One of the plaintiffs in the suit says she's spent the last 10 years trying to prove her identity.
"It's not fair. And all these years I've been voting and there hasn't been a problem," says 59-year-old Wilola Lee, who was born in McInyre, Georgia, a small town about 50 miles west of Macon.
Lee moved to the Germantown section of Philadelphia when she was five years old and has been voting for nearly 40 years. She says she may not be able to vote in November because she doesn't have a birth certificate.
READ: ACLU Files Lawsuit To Overturn Pa. Voter ID Law
"It just makes me feel as though sometimes I don't exist," she told KYW Newsradio. "(There are) a lot of things that I can't get, or if I want to travel, or if I want to open up a bank account, or anything. I can't get nothing."
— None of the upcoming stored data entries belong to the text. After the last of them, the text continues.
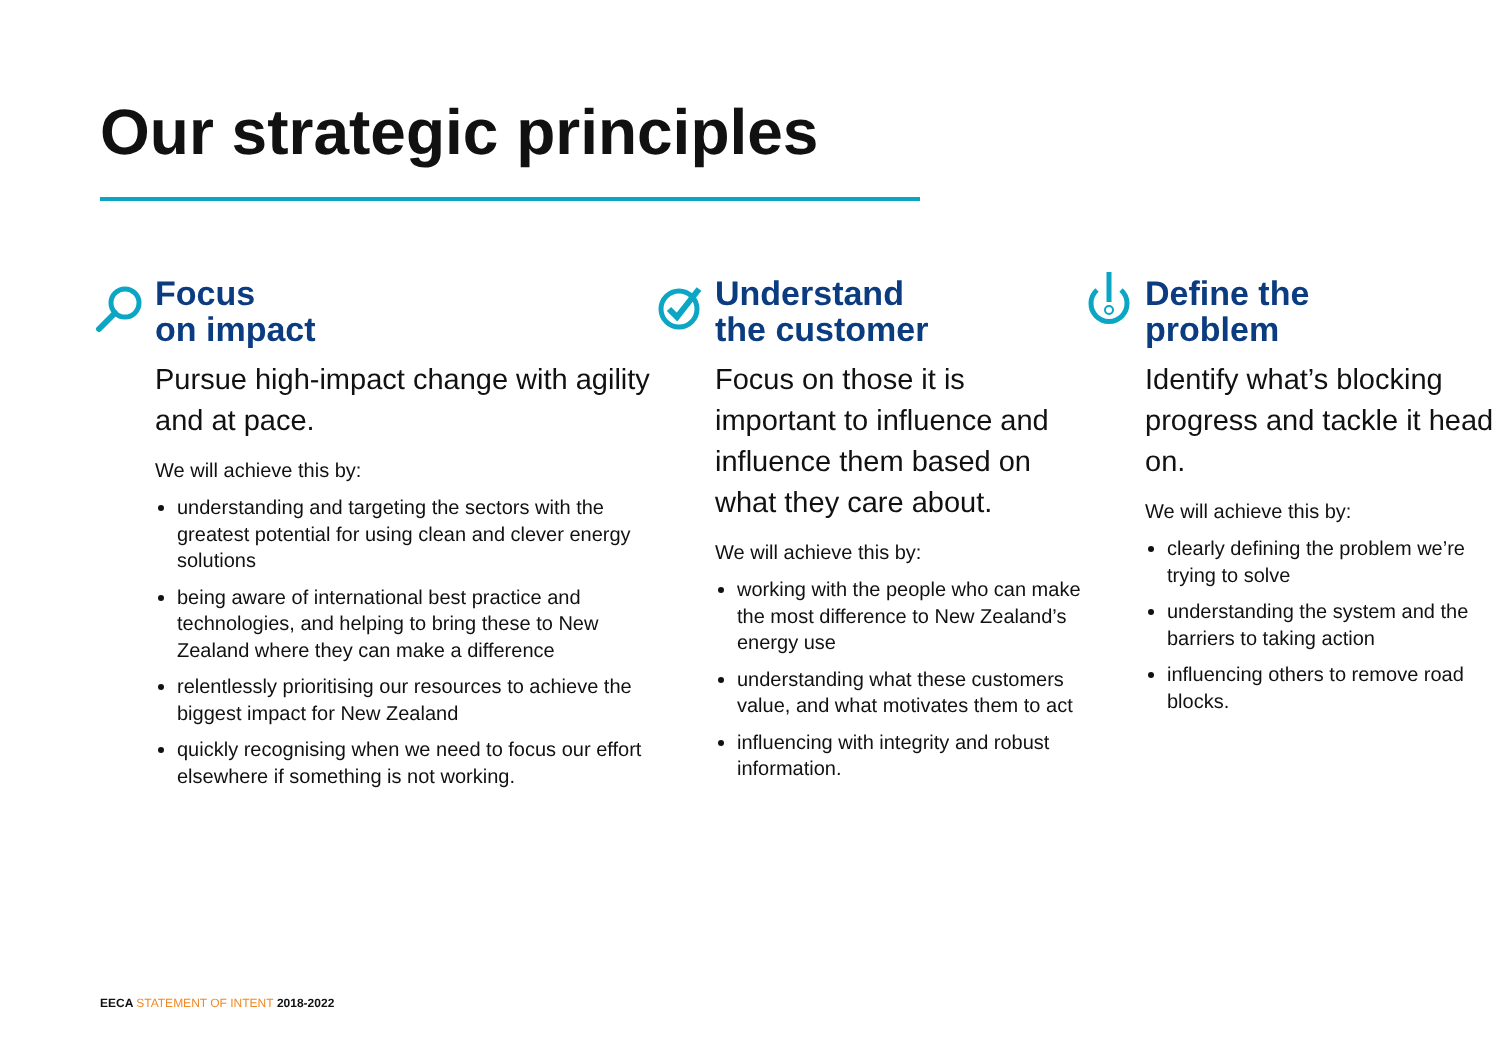Our strategic principles
Focus
on impact
Pursue high-impact change with agility and at pace.
We will achieve this by:
understanding and targeting the sectors with the greatest potential for using clean and clever energy solutions
being aware of international best practice and technologies, and helping to bring these to New Zealand where they can make a difference
relentlessly prioritising our resources to achieve the biggest impact for New Zealand
quickly recognising when we need to focus our effort elsewhere if something is not working.
Understand
the customer
Focus on those it is important to influence and influence them based on what they care about.
We will achieve this by:
working with the people who can make the most difference to New Zealand’s energy use
understanding what these customers value, and what motivates them to act
influencing with integrity and robust information.
Define the
problem
Identify what’s blocking progress and tackle it head on.
We will achieve this by:
clearly defining the problem we’re trying to solve
understanding the system and the barriers to taking action
influencing others to remove road blocks.
EECA STATEMENT OF INTENT 2018-2022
Lee says she's spent ten years and hundreds of dollars petitioning the State of Georgia to get her birth certificate, without luck.
"I had to send a $10 fee every time I would write to them and try to get my birth certificate. And then they would write back to me and say they can't find it."
Lee says she received a delayed certificate with no seal, but PennDOT won't accept it.
"My son has tried to do the tracking and he spoke to them in Atlanta. And they said I would have to get a judge, go in front of a judge, so they can see who I am."
So now, she says, she has no choice but to sue for her right to vote.